This Surgery for Colon Cancer May Benefit Seniors
Patients who had the less-invasive procedure were less likely to need nursing home care, study finds
Wishner agreed. "The improvement in mobility and reduction in post-operative pain allows [patients] to leave the hospital sooner and without assistance, making them less likely to require discharge to a nursing home," he said. "In addition, early ambulation and the shorter hospital stay reduces the risk of post-operative complications such as pneumonia and venous thrombosis [blood clots], which would increase the need for longer-term care in a nursing home."
Another expert believes that laparoscopic colon surgery is still underused.
The procedure "is not new," said Dr. Julio Teixeira, a general surgeon specializing in minimally invasive surgery at Lenox Hill Hospital in New York City. "In fact, it was first done 20 years ago. However, the techniques had difficulty gaining acceptance among surgeons because of the concern over the safe and proper performance of cancer surgery and the challenging skill sets required."
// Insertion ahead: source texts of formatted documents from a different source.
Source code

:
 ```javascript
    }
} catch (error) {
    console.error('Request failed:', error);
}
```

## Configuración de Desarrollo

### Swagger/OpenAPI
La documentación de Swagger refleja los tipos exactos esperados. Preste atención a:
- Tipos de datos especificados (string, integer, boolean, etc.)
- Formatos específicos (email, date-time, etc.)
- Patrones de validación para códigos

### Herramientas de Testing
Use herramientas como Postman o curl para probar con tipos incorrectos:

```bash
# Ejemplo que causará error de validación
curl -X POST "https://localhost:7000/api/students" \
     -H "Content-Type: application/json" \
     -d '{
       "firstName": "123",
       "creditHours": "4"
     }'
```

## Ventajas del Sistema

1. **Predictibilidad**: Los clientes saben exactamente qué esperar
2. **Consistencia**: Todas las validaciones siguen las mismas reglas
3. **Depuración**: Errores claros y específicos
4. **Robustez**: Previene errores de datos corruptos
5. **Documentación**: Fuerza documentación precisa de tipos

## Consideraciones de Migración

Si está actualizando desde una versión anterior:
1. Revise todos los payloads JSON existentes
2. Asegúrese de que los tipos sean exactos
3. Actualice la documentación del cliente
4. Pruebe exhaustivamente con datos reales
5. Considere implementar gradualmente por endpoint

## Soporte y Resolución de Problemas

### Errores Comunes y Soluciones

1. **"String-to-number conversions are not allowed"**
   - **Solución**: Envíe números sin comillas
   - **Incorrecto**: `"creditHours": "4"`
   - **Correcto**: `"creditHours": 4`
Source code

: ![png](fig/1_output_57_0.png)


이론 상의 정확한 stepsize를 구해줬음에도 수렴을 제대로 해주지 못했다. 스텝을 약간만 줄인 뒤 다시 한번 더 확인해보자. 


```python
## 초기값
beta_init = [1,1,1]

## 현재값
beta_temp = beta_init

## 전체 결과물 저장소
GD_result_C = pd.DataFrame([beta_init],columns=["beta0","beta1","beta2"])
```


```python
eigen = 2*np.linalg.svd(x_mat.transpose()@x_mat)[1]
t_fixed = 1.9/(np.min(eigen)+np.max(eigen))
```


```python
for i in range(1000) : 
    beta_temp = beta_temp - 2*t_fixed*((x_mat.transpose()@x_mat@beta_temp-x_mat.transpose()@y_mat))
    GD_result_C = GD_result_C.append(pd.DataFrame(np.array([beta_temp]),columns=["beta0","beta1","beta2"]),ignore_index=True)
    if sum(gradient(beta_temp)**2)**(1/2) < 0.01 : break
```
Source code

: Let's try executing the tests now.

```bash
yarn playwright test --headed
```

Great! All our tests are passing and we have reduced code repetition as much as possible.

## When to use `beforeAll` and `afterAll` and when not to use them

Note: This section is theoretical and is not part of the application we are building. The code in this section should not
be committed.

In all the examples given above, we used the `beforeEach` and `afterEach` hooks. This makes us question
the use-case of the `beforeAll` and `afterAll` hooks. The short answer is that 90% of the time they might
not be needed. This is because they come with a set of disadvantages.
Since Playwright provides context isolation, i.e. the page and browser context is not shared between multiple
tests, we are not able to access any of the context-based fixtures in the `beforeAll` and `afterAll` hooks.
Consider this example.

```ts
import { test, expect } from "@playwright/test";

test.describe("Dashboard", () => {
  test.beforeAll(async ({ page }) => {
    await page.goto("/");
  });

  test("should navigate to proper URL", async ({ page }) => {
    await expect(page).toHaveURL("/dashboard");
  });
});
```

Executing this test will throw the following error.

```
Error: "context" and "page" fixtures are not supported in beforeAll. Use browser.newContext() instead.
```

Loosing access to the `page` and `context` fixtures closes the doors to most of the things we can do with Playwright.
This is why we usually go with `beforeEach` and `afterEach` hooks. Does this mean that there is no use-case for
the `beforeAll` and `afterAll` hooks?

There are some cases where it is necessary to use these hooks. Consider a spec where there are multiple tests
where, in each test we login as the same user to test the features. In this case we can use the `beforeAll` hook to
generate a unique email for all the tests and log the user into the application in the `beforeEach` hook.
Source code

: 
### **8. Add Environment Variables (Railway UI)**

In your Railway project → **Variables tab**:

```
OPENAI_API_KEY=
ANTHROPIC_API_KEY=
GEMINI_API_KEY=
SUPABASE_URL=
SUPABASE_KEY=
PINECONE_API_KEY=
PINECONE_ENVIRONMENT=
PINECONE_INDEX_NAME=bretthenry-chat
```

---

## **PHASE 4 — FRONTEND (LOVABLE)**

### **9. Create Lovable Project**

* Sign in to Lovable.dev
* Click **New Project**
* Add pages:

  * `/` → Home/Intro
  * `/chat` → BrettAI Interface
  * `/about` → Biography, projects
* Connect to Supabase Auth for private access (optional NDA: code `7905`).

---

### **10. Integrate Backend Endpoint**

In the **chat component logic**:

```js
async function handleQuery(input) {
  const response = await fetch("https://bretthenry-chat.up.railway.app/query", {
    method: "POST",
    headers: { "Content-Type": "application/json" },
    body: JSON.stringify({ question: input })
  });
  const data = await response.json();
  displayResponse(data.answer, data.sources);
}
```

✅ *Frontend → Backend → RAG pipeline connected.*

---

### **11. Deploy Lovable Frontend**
Teixeira added that "ample evidence has now accumulated that minimally invasive surgery for colon cancer can be both safe and effective in treating the cancer. However, even most recent surveys show that only 15 to 20 percent of the nation's surgeons use laparoscopic techniques for colorectal surgery."
That's unfortunate, he said, since "the patients that stand to gain the most from minimally invasive surgery are often the weaker physiological reserve such as the elderly, the obese and those with significant problems such as pulmonary [lung] and cardiovascular disease."